→ **About this exercise**
Please make an exact copy of the listing, without the pictures.
(Working data begins)
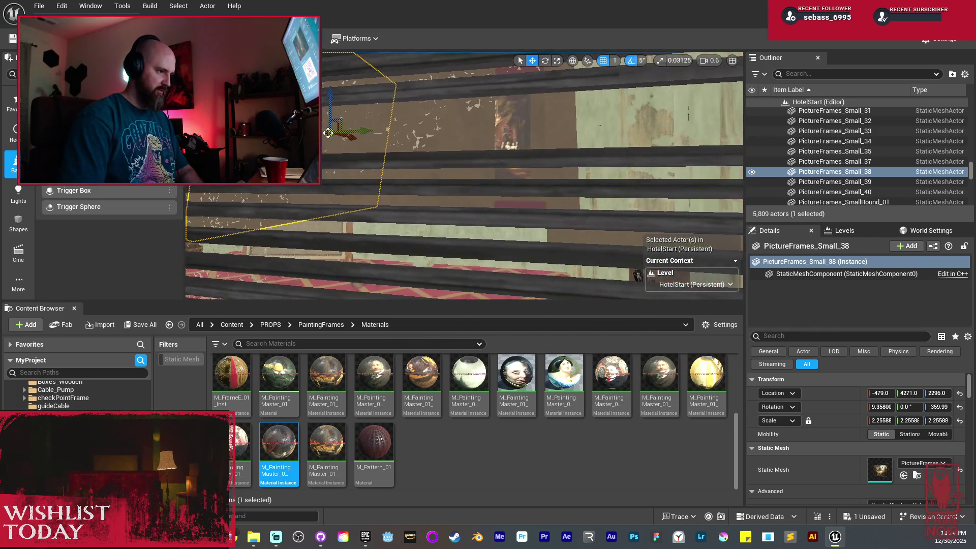
pyautogui.moveTo(458, 178); pyautogui.dragTo(437, 193)
pyautogui.moveTo(351, 151)
pyautogui.mouseDown()
pyautogui.moveTo(488, 190)
pyautogui.moveTo(445, 115)
pyautogui.mouseUp()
(Working data ends)
→ **Worked solution**
pyautogui.moveTo(458, 178); pyautogui.dragTo(437, 193)
pyautogui.moveTo(351, 151)
pyautogui.mouseDown()
pyautogui.moveTo(488, 190)
pyautogui.moveTo(445, 115)
pyautogui.mouseUp()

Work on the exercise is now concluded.